*EXCERPTED TEXT*:

▬▬▬▬▬▬▬▬▬▬

NTFS Online Scan and Repair

  • CHKDSK can take hours/days on large volumes.
  • Scan done online
  • Repair is only done when the volume is offline
  • Zero downtime with CSV with transparent repair

Clustered Hardware RAID

Designed for when using JBOD, probably with Storage Spaces.

image

Resilient File System (ReFS)

A new file system as an alternative to NTFS (which is very old now).  CHKDSK is not needed at all.  This will become the standard file system for Windows over the course of the next few releases.

image

Comparing the Performance of SMB 3.0

Wow! SMB 3.0 over 1 Gbps network connection achieved 98% of DAS performance using SQL in transactional processing.

image

If there are multiple 1 Gbps NICs then you can use SMB Multichannel which gives aggregated bandwidth and LBFO.  And go extreme with SMB Direct (RDMA) to save CPU.

VSS and SMB 3.0 File Shares

You need a way to support remote VSS snapshots for SMB 3.0 file shares if supporting Hyper-V.  We can do app consistent snapshots of VMs stored on a WS2012 file server.  Backup just works as normal – backing up VMs on the host.

image

  1. Backup talks to backup agent on host. 
  2. Hyper-V VSS Writer reaches into all the VMs and ensures everything is consistent. 
  3. VSS engine is then asked to do the snapshot.  In this case, the request is relayed to the file server where the VSS snapshot is done. 
  4. The path to the snapshot is returned to the Hyper-V host and that path is handed back to the backup server. 
  5. The backup server can then choose to either grab the snapshot from the share or from the Hyper-V host.

Data Deduplication

Dedup is built into Windows Server 2012.  It is turned on per-volume.  You can exclude folders/file types.  By default files not modified in 5 days are deduped – SO IT DOES NOT APPLY TO RUNNING VMs.  It identifies redundant data, compresses the chunks, and stores them.  Files are deduped automatically and reconstituted on the fly.

image

REPEAT: Deduplication is not intended for running virtual machines.

Unified Storage

The iSCSI target is now built into WS2012 and can provide block storage for Hyper-V before WS2012. ?!?!?!  I’m confused.  Can be used to boot Hyper-V hosts – probably requiring iSCSI NICs with boot functionality.

image

Windows Server 2012 Cluster-In-A-Box, RDMA, And More

Notes taken from TechEd NA 2012 session WSV310:

image

Volume Platform for Availability

Huge amount of requests/feedback from customers.  MSFT spent a year focusing on customer research (US, Germany, and Japan) with many customers of different sizes.  Came up with Continuous Availability with zero data loss transparent failover to succeed High Availability.

▬▬▬▬▬▬▬▬▬▬

*INPUT DATA*:
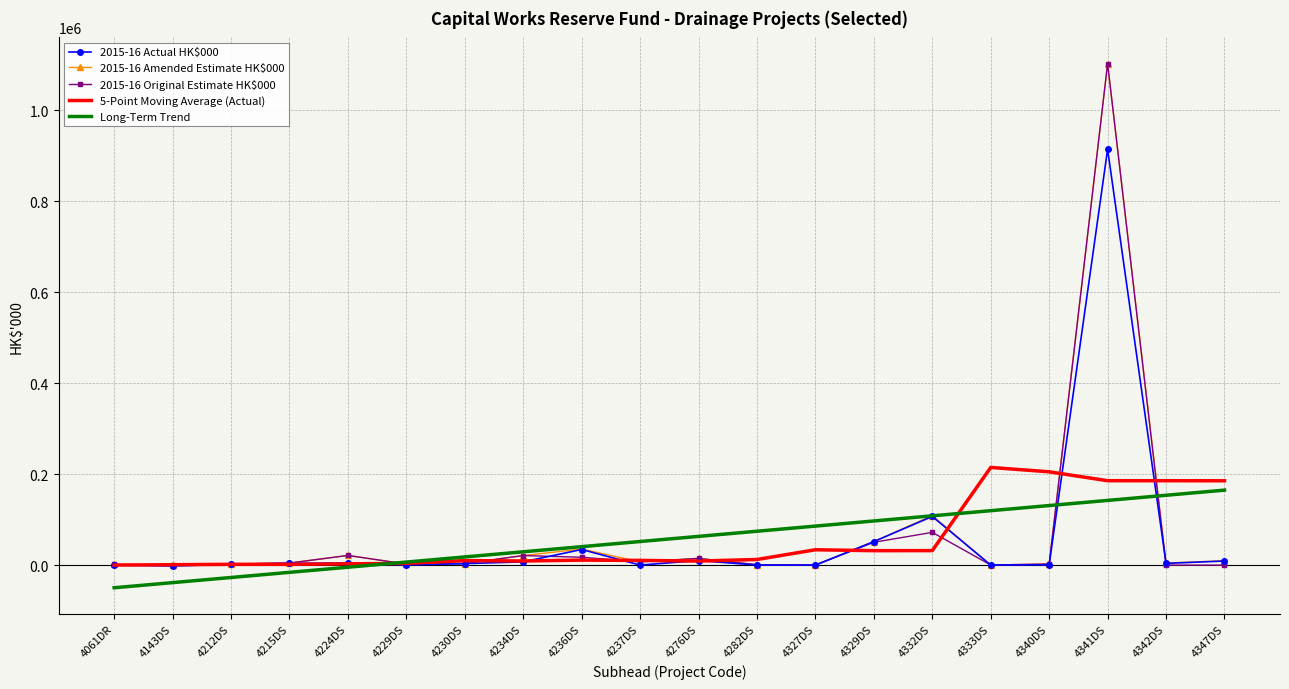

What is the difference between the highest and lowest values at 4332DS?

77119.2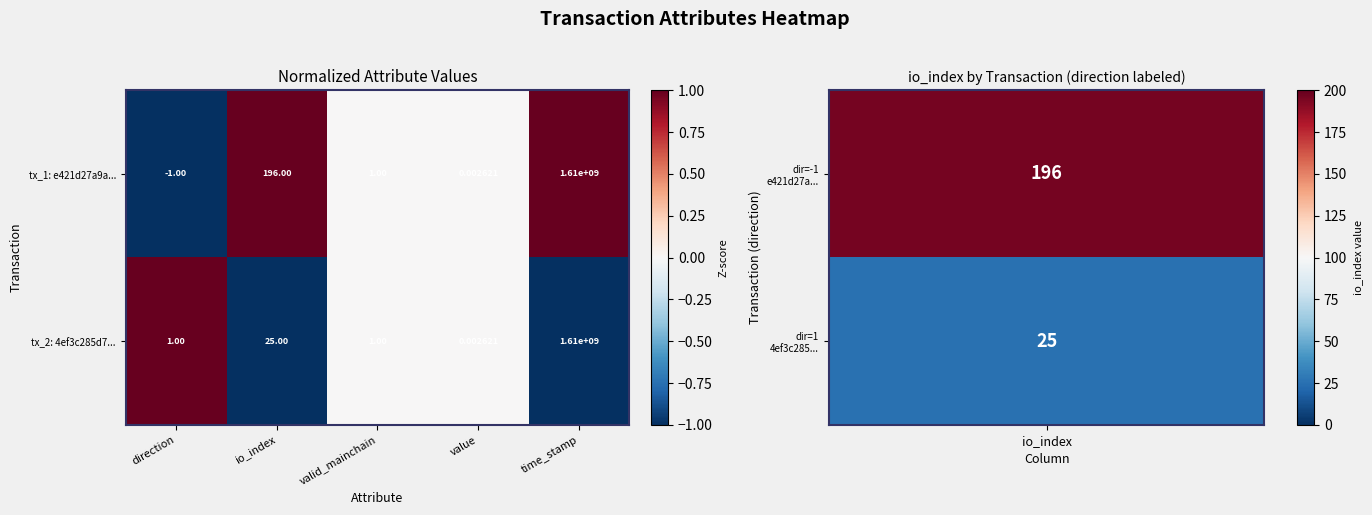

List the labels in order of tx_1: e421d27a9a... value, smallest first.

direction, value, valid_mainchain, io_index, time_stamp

▬▬▬▬▬▬▬▬▬▬

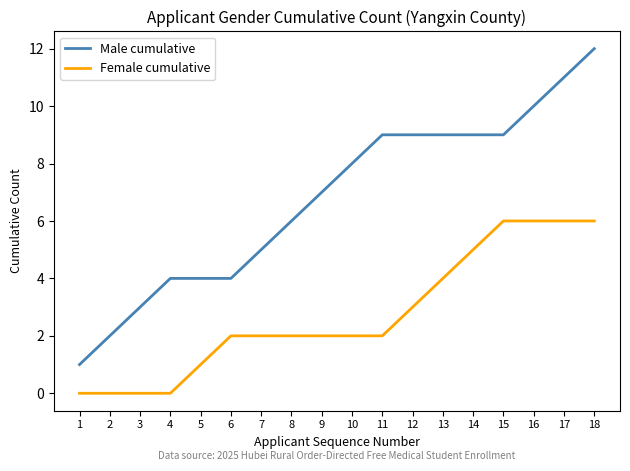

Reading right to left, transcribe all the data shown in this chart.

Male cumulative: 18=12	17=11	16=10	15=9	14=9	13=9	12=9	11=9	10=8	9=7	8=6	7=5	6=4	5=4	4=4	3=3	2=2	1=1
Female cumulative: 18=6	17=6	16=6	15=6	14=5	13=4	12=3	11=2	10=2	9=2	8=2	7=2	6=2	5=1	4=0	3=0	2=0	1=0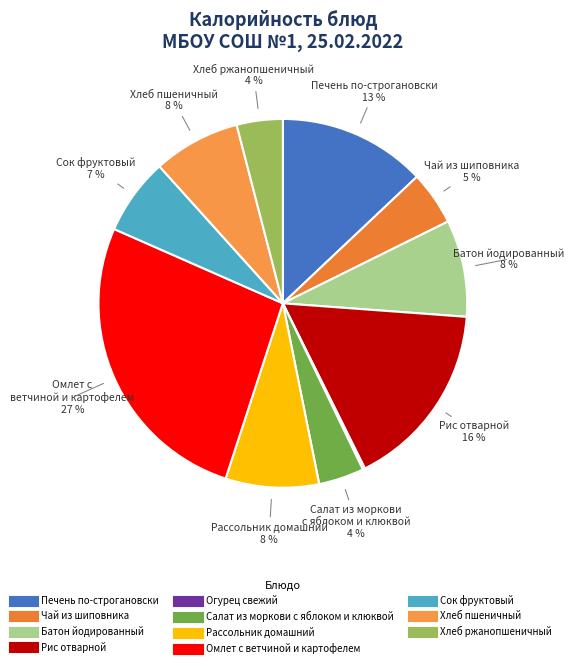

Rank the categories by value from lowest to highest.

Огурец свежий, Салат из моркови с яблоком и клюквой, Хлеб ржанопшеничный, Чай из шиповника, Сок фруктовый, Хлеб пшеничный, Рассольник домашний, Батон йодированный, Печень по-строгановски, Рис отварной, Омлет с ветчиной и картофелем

▬▬▬▬▬▬▬▬▬▬

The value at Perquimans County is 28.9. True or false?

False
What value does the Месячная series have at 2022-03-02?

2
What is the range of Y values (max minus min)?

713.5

▬▬▬▬▬▬▬▬▬▬

*DIRECTIONS*:
In the Windows Server 2012 storage notes, condense the paragraph beginning "Dedup is built into Windows Server 2012" into a bulleted list that keeps its main facts.

*ANSWER AREA*:
- Deduplication is built into Windows Server 2012 and is turned on per volume.
- Folders and file types can be excluded.
- By default, only files not modified in 5 days are deduplicated, so it does not apply to running VMs.
- It finds redundant data, compresses the chunks and stores them.
- Files are deduplicated automatically and reconstituted on the fly.